TEXT SEGMENT ::
# Carter Bandsaw guides



## sbryan55

I agree Rikkor. I have only done limited resawing on my bandsaw (installed in December) but it came outfitted with the Carter bearings and I couldn't be more pleased with its performance. They are not cheap but are well worth the price.


----------



## MikeLingenfelter

I've been looking at this guide for my Grizzly band saw too. It's starting to move closer to the top of my tool list. Thanks for the review.


----------



## reible

A big thumbs up for these guides! I had a friend who kept telling me how great they were… I looked at the price and said that is almost more then what I paid for my saw back in the early 70's you've got to be crazy…

A few years later I was debating replacing the saw and figured the guides might save me a few $$ if they really worked. They did and it turned out I was the crazy one for not doing it sooner!

One thing that I noticed the moment I turned the saw on was how much noise the old guides were generating. The second thing was how much better cut I could get after the change over. This past winter I added the "other" Carter option that helps with free style cutting, they call it the Stabilizer™. Waiting for winter to end so I can give it a try… (also an unheated garage shop).

Ed


----------



## tenontim

I've never tried these guides, I have the BAND ROLLER brand, which work fine. They are only the two side guides. The thing that impresses me about the Carter guides is the rear roller, which takes the load of the saw blade on it's edge, instead of it's side, like most original equipment guides. Bearings are not meant to carry a load on the side of the bearing, but on the edge. I think the reason I didn't go with these was because the cut down on the thickness of wood that would fit under the guide. I thinking of upgrading to a riser block, so that won't be a problem, and I think I will also upgrade to this type of guide system.


----------



## PanamaJack

Lookin' into these now. Sounds like a great catch.


----------



## croessler

I have been considering these for my Jet14" (especially since the lower thrust bearing seized yesterday). I think I will purchasing a set real soon. Thanks for the review….


----------



## rikkor

Because of computer problems I was given dispensation by Martin to use manufacturer's photos for the Leap day review contest. Now that the computer issues are resolved I will post actual photos of my items.


----------



## odie

*WOW*, I finally used mine on my Ricon 14" deluxe bandsaw. With a 3/4" blade these guides make so easy to resaw at least an 8" piece so far. It was so straight and true.

EXPLORE THE MATERIAL ::
(1) In the thread on Carter bandsaw guides, which part of the Carter guides does tenontim say impresses him?
(2) Shorten the paragraph in the thread on Carter bandsaw guides that begins "One thing that I noticed" into a short list that keeps its main facts.
The entries that come next are separate material from the thread on Carter bandsaw guides.

INFORMATION GIVEN ::

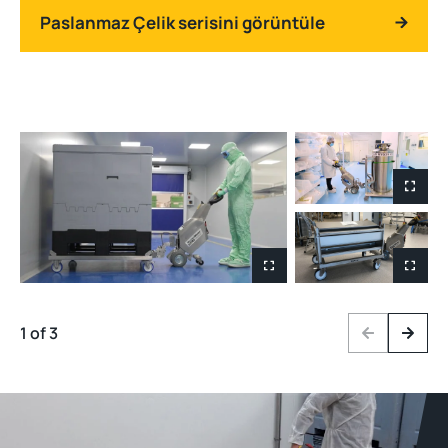
Paslanmaz Çelik serisini görüntüle
1 of 3
Previous
Next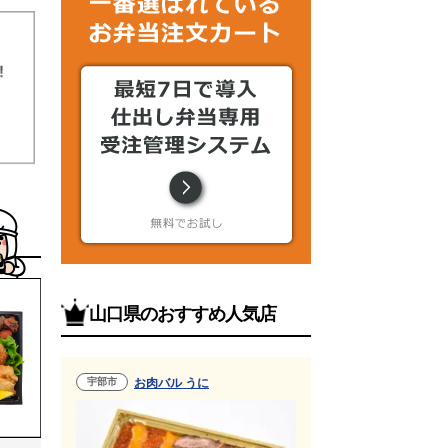
山口県のおすすめ人気店
宇部市
お肉バル うに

ANSWERS PER TASK ::
(1) The rear roller, which takes the blade's load on its edge instead of its side.

(2)
- As soon as the saw was turned on, it was clear how much noise the old guides had been making.
- The cut was much better after the changeover.
- This past winter, Carter's other option, the Stabilizer™, was added to help with freestyle cutting.
- It hasn't been tried yet, since the shop is an unheated garage and winter isn't over.